Je me souvenais du profond commentaire qu’écrivit Savonarole sur le Psaume 51 alors qu’il était en prison et tellement roué de coups qu’il ne put signer ses propres « aveux » que de la main gauche. Il disait qu’il y a deux sortes de chrétiens : ceux qui croient sincèrement en Dieu et ceux qui, tout aussi sincèrement, croient qu’ils croient. On peut les reconnaître à leur comportement dans les moments décisifs. Si un voleur qui avait projeté de cambrioler une riche demeure aperçoit dans les parages un inconnu qui pourrait être un policier, il se cache. Si, réflexion faite, il pénètre quand même dans la maison, cela prouve qu’il ne croit pas que l’homme est un représentant de la loi. Nos actes témoignent de nos convictions.

Croyais-je en Dieu ? L’heure de vérité avait sonné. J’étais seul. Il n’y avait pas de salaire à gagner, pas d’avis précieux à prendre en considération. Dieu ne m’offrait que la souffrance : allais-je continuer à l’aimer ?

…J’appris peu à peu que sur l’arbre du silence pousse le fruit de la paix. Je commençais à prendre conscience de ma vraie personnalité, et à être sûr qu’elle appartenait au Christ. Je découvris que même dans cette cellule mes pensées et mes sentiments se tournaient vers Dieu et que je pouvais passer nuit après nuit en prières, exercices spirituels et louanges. Je savais à présent que je ne jouais pas la comédie et que je croyais à ce que je croyais.
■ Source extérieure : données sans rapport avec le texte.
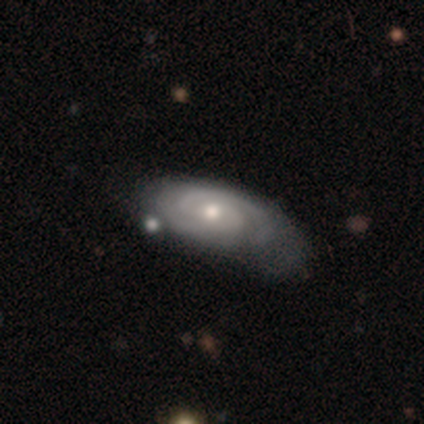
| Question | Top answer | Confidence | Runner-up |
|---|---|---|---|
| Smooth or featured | featured or disk | 87% | smooth (13%) |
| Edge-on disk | no | 94% | yes (6%) |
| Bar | no | 59% | weak (31%) |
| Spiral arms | yes | 100% | — |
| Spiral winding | tight | 75% | medium (25%) |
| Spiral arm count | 2 | 72% | can't tell (25%) |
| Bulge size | moderate | 56% | small (41%) |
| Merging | none | 41% | tied: minor disturbance (41%) |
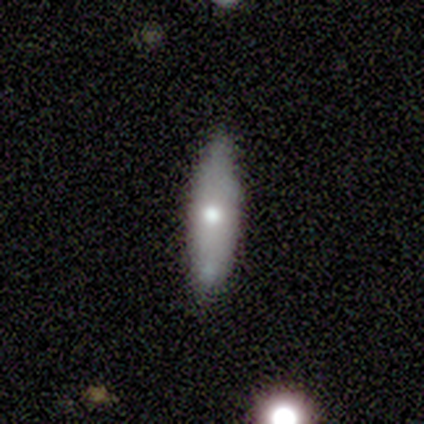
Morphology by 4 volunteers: Overall: featured or disk (75%). Edge-on disk: yes (100%). Edge-on bulge: rounded (100%). Merging: none (75%).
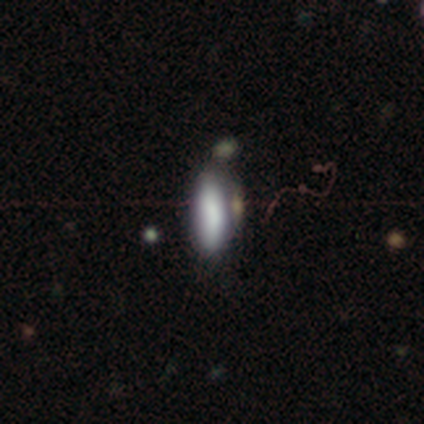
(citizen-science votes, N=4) Volunteers were most divided on "how rounded": in between: 67%, cigar-shaped: 33%, round: 0%. More confident: smooth or featured — smooth (75%); merging — none (75%).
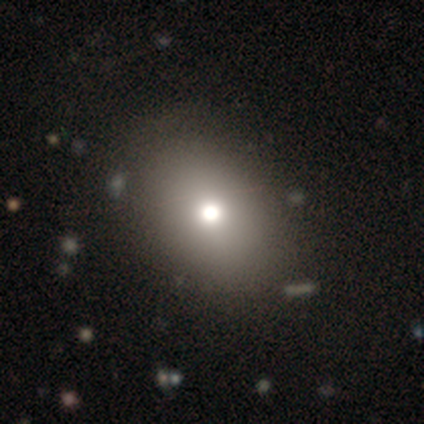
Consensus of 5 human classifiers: Morphology: type=smooth (80%); roundness=round (50%, tied with in between); merging=none (100%).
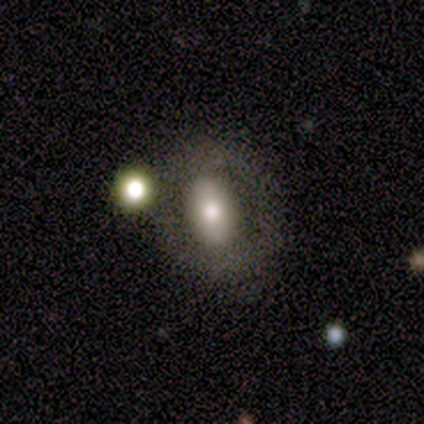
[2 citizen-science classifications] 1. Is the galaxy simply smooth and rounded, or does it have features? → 50% smooth (tied), 50% featured or disk (tied), 0% star or artifact.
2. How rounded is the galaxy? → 100% in between, 0% round, 0% cigar-shaped.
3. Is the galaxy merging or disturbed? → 50% major disturbance (tied), 50% merger (tied), 0% none, 0% minor disturbance.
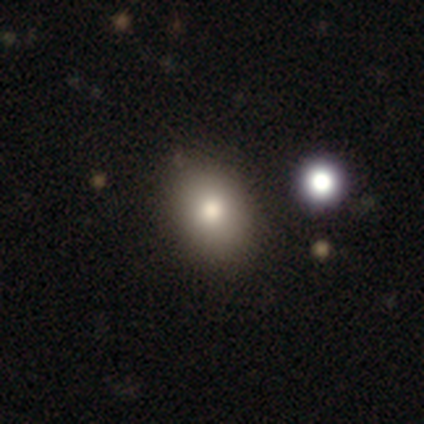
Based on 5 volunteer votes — Volunteers were most divided on "smooth or featured": smooth: 60%, featured or disk: 40%, star or artifact: 0%. More confident: merging — none (100%); how rounded — in between (67%).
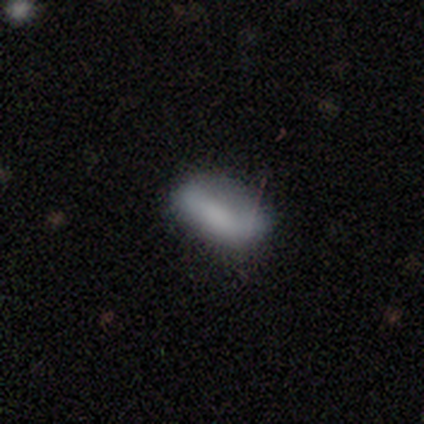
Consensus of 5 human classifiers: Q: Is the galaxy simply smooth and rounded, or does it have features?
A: smooth — 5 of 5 (100%).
Je mis au point une routine à laquelle je me tins durant les deux années suivantes. Je restais éveillé toute la nuit. Lorsqu’à dix heures la sonnerie donnait le signal du sommeil, je me mettais à l’œuvre. Quelquefois j’étais triste, quelquefois joyeux, mais les nuits n’étaient jamais assez longues pour tout ce que j’avais à faire.

Je commençais par une prière d’où les larmes, des larmes de reconnaissance souvent, étaient rarement absentes. Les prières, comme les signaux radio, s’entendent mieux la nuit; c’est alors que se livrent les plus grandes batailles spirituelles. Ensuite, je prononçais un sermon comme je l’aurais fait à l’église, débutant par « frères bien-aimés », dans un chuchotement que nul garde ne pouvait entendre, et terminais par « amen ». Je prêchais avec la plus grande sincérité. Je n’avais pas besoin de me préoccuper de ce que penserait l’évêque, de ce que dirait l’assemblée, de ce que les mouchards répéteraient. Je ne prêchais pas dans le vide. Chaque sermon est entendu par Dieu, ses anges et ses saints; mais je sentais qu’il y avait aussi parmi mes auditeurs invisibles ceux qui m’avaient amené à la foi, mes ouailles vivantes ou mortes, ma famille et mes amis. Ils étaient « cette nuée de témoins » dont parle la Bible. Je faisais l’expérience de la « communion des saints » du credo. »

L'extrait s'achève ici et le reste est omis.